Scully doesn't look at me until she begins speaking again. "Why do you think science is so important to me? Why do you think I need it?" I'm not sure if it's a rhetorical question, but I answer anyway.

"Because with science, you know what to fear." She nods, and I know I've hit the heart of the matter.

"Hamsters don't swim," she says softly. "If you leave a hamster in the toilet, he'll drown. I discovered that when I was six, and I'm still sure of it today."

I don't really know how to respond to that, so I don't. She doesn't wait for me to think of something. "You need my science, Mulder, to help you explain to others what you know to be true yourself. I need you . . ." she hesitates as if not sure those are the appropriate words, then she abandons the sentence altogether.

The fear lingers, shining like a silent harbinger across her face. Its presence sends a chill through me.

"Tell me what you're afraid of, Scully." She's holding back something, something that I quickly realize I must know if we are going to ever move past the neatly-pressed life we have ironed out for ourselves.

She doesn't answer immediately, like she's trying to find the words to express what I saw in her eyes. When she speaks, it is with conviction, her gaze clutching mine as if she's drowning. "That I'll be lost."

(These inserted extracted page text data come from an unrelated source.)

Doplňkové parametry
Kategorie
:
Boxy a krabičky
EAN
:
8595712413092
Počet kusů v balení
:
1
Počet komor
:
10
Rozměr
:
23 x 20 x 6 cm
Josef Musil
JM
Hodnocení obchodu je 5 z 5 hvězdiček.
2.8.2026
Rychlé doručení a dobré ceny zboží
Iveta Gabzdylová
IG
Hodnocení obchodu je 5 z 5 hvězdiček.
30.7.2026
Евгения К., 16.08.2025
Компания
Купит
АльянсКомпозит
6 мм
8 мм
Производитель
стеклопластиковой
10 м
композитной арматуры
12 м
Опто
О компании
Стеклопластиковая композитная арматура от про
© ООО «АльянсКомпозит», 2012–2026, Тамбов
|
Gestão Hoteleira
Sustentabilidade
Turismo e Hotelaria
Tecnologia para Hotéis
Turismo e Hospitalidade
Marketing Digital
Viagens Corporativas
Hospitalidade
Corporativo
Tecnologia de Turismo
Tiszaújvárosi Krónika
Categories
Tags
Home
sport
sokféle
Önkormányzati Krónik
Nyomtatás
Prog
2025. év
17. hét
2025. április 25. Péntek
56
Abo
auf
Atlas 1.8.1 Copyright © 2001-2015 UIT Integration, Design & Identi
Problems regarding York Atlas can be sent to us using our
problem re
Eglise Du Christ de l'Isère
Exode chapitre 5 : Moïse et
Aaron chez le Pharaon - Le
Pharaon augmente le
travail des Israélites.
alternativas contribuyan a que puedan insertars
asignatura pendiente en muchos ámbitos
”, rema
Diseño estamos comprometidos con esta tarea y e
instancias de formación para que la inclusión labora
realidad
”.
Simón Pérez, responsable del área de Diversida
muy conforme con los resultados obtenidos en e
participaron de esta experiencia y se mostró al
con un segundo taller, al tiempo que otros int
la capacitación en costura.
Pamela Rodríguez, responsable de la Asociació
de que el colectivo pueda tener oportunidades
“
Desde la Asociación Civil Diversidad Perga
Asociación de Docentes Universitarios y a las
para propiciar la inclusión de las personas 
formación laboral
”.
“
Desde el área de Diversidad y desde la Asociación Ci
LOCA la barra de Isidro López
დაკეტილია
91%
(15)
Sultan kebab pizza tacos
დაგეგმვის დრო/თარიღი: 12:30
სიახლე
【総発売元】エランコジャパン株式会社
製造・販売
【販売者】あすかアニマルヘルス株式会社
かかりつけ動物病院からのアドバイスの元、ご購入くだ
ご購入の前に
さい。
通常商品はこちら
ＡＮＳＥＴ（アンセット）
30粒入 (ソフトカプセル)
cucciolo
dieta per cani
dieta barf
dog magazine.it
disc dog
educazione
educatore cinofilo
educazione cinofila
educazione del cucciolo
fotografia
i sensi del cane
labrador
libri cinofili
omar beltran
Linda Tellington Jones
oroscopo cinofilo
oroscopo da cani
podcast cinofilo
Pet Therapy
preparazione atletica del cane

My chest constricts at her words, the hazy tears in her eyes pulling at my own. "I'll find you, Scully," I whisper.

Her look doesn't change, the words seemingly bouncing off of her with no effect. Then she shakes her head in the negative.

"No, Mulder. That's not what I mean." Her words are tinged with frustration, with hurt. She looks down to study her finger stroking along the edge of the desk. "Not taken, lost."

Lost. This isn't about being abducted anymore. I can see that from the wounded look on her face.

"Scully?" We're talking in blind phrases, in giant all-encompassing generalities and metaphors. Why is this so much more difficult than sharing our childhood stupidity stories?

She heaves a sigh and gives me a look that could freeze the soul. "Sometimes I think maybe you're the one who won't come back."

Something clicks in my mind, not from her words so much as from the way she is looking at me. She has lost faith in me. I'm not unaware of the causes, though it could rightly be any number of ditches, any number of accusations, any number of challenges when she only had my best interests at heart. I haven't always handled them well. I also haven't failed to notice the hurt I have sometimes caused, the effect of my choices. I have made her doubt me, although that has never been my intention. "I thought they said trains," I say finally, hoping she will understand the apology that I can never seem to bring myself to make, the hundred apologies I have never made.

I see affection in her eyes, and forgiveness. Always forgiveness, no matter what.

"Next time they pass out things, pay more attention," she says. A smile unfolds before the pain, before the fear, cloaking once again a rare moment of revelation.

She nods slightly, then resumes our work, returning us to a prior moment in time but with so much more substance than before.